A lot of the time I spend "working" on the layout is just...looking and thinking. I've found that trying to do anything too quickly just means that I don't like what I did and I have to re-do/un-do it. I made a lot of "progress" (if you want to call it that, since the last post here) on the area around the underpass. I had to come up with some background images, which isn't easy when you're trying to get various things to fit together from the right sizes and angles. The steel warehouse structure is still un-named, I haven't figure out what they're going to do there. But those are pretty ubiquitous around here, they store things, they fabricate things, they ship things. I still hate working with plaster, but I had enough left to create the blacktop areas around the building. Part of me is like, man I fit more into a 4x8 table when I was younger, how does this take up so much space? The answer is, because I'm putting a more realistic (using that term loosely) amount of truck space around it.
It's almost half a year later, but the 3 cars here (an acid tank car, a Pan Am Railways boxcar, and a short mill gondola) came from the train show in Springfield, MA in January. That was the first time I've ever gone, and it's one of those things in life where the hype doesn't even match the reality. It makes every other train show seem piddly by comparison. I bought three cars and we had to tell ourselves, okay no more cars, but we could spend money on this or that. The size and scope just has to be seen to be believed. Unfortunately it's at about the worst time of the year for making a road trip, but the weather opened up just enough for this.
Lessons learned:
1. Print out lots of different options for a backdrop image, so you can compare them. What I ended up using was nowhere near what I first thought.

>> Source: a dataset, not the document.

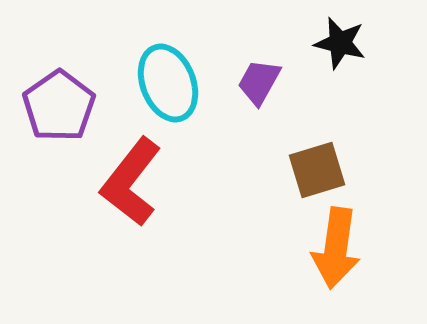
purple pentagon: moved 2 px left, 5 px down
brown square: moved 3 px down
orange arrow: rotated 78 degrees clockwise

2. Don't glue anything on there till you're sure.
3. I've said it before, I'll say it again - keeping spare parts from past building kits comes in handy. I had enough parts to make a backdrop building for a Sonwil warehouse.
4. I still don't totally like what I did with the road fading into the distance - I feel like my freshman year high school art teacher would tell me I did it wrong - but there are enough times I go downstairs and it looks alright.
Up next:
1. Finish ground cover around that area, and let's make some trees.
2. A small building I have in mind to fill in an area between the brewery complex and the suburbs.
3. The chemical distributor kit for the other side of the layout.
4. I bought some chain-link fence kits. I feel like you could use a hundred of those if you wanted. Pretty much every business you see has fencing around it. I feel like the trick is, how do you place some fences around to give the illusion there's fencing around, without literally doing so.